Rethinking Our Attitudes

 

Many strange things are happening in our public space that calls for swift action, but the people are left in quandary.

It is as if things are normal with us. The power sector is bleeding with a section of the public extending a plea to the government to act. While the situation is getting to a head, duty bearers at the Ministry of Energy, Electricity Company of Ghana (ECG) and Ghana Grid Company (GRIDCo) think we are in normal times. As the drama unfolds before our very eyes, the Presidency is unable to convince the people with the everyday rhetoric that, “dumsor will not return under my watch.”

The time has come for us as a nation and government to rethink our attitude to national installations such as our railway tracks, hydro power dams, thermal plants and substations. Our “I don’t carism attitude” to everything in the name of participatory democracy is not in our collective welfare.

We are increasingly worried about the attitude of public servants to the needs of the people in recent years.

These officials who must serve the people rather lord it over them. We have moved beyond the days where civil servants considered it a big honour just to serve the people.

Today, the objective for employment in the public service is personal comfort to the detriment of the public interest. Those who care can visit the vicinities of the ministries and other public institutions at about 3pm during working hours and the offices would be ghost “towns.”

The people become helpless in the face of direction from the centre at all levels. Many years ago, the then Ghana Railways Corporation called something “shunting”, and that simply assisted the engineers to undertake daily inspection of the tracks in line with safety regulations. Some of the workers did this exercise on foot when the “train car” was not available.

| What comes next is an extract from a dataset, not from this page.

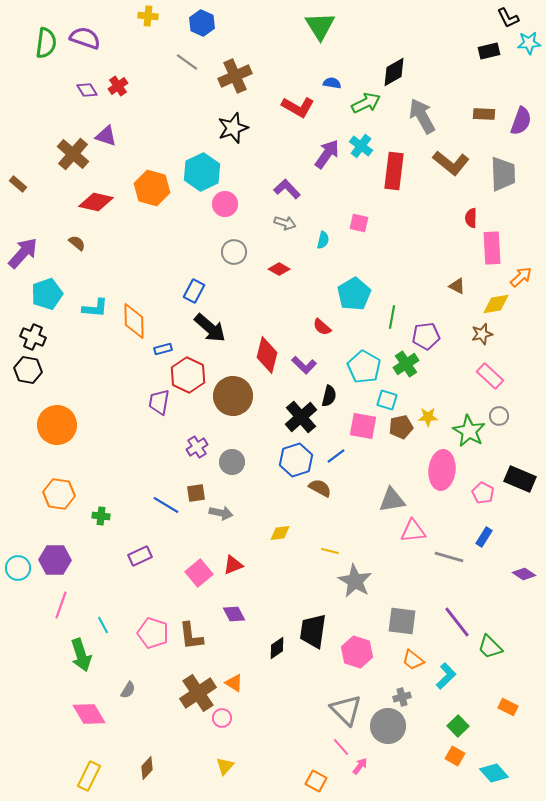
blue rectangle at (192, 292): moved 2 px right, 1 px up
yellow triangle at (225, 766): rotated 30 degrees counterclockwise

We urge that the government direct a return of the country to the time-tested values of hard work, discipline, integrity and the fear of God. If every Ghanaian returns to these values, there would be no need to suspect sabotage of the government’s policies and programmes as even opposition elements would lend a supportive hand to every national cause. The equalisation gimmick will end and thus governance would not be about who started what project. This will guarantee continuity in change.

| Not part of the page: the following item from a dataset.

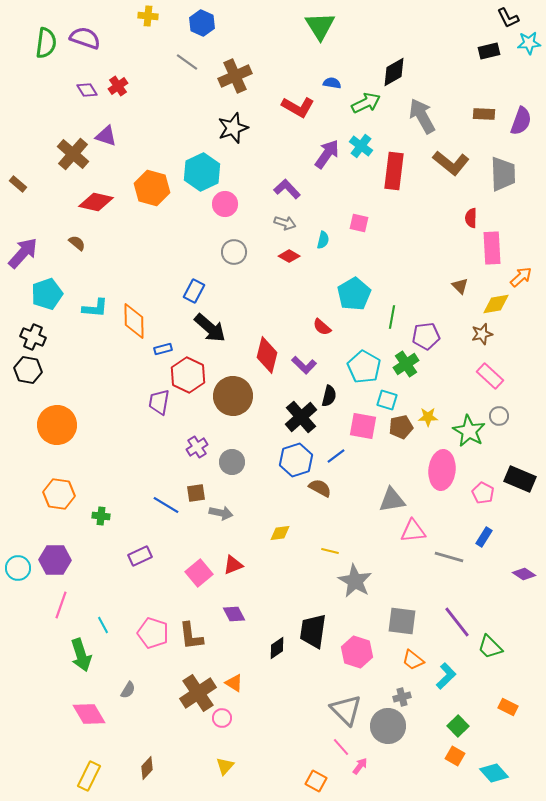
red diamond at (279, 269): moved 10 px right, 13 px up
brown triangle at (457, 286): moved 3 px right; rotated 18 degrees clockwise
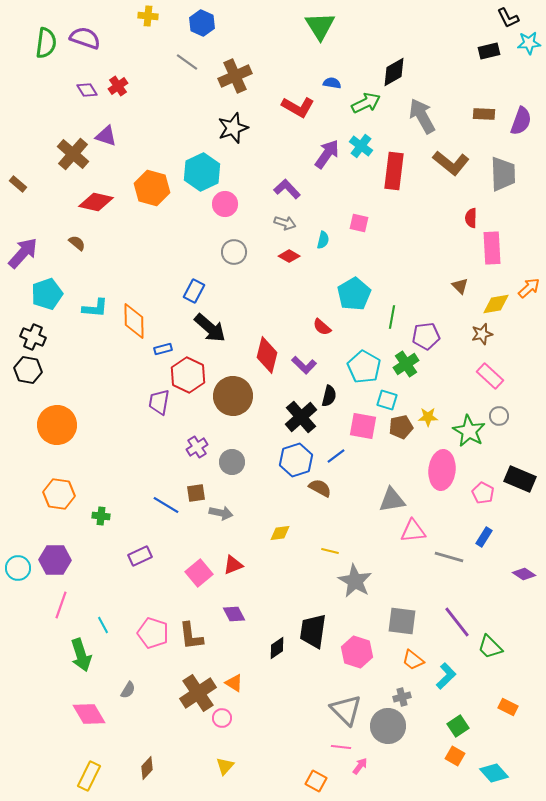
orange arrow at (521, 277): moved 8 px right, 11 px down
green square at (458, 726): rotated 10 degrees clockwise
pink line at (341, 747): rotated 42 degrees counterclockwise
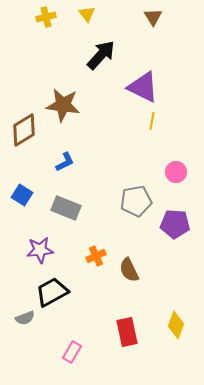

Today quite refreshingly, our democracy has given voices to people to develop verbal diarrhoea and they talk by heart. Listen to Alan. One wonders whether what he says these days conforms with logical reasoning. He is questioning the records of the New Patriotic Party (NPP), claiming the party is making noise. Alan tell us your records and be sincere to also tell us on which platform you attained those records if any. Maybe Alan has some records he made under the aegis of the Butterfly Movement or the revolutionary movement.

From where we sit, Alan is a political dinosaur whose political career would come to an end in December. If really Alan wants to be a third force will he form alliance with Abu Sakara who in 2012 garnered 20,000 votes nationwide on the ticket of the Convention People’s Party (CPP).

Our elders say if you are falling you don’t clutch at a straw or in your weak moment you don’t marry an old woman and create problems for the family because both of you are candidates for funerals. This so-called lame third force should not be the headache for our duopoly. This year’s election platform has moved away from the issues to some wild imaginations on the minds of the people.

So far nothing concrete is on the ground to challenge the policies of President Akufo-Addo and by extension Vice President Bawumia. The arrival of a train called DMU train is causing sleepless nights for John Mahama and his apparatchiks. Obviously there is very little to link the driver who blocked the Tema to Mpakadan railroad to the NDC, the mindset of the driver can be akin to the destructive and negative tendencies of most members of the Umbrella Family.

Since this beautiful train arrived from Poland coupled with efforts to put it to use, certain elements by their pronouncements do not feel at ease. Even the mention of DMU train sends shock waves through their spine as the name rhyme with the visionary man leading the NPP crusade to break the eight. Thus the strategy of the NDC now is to turn all positive policies of the NPP into negative ones so that they can have opportunity to say that the NPP government has no achievements to show the people.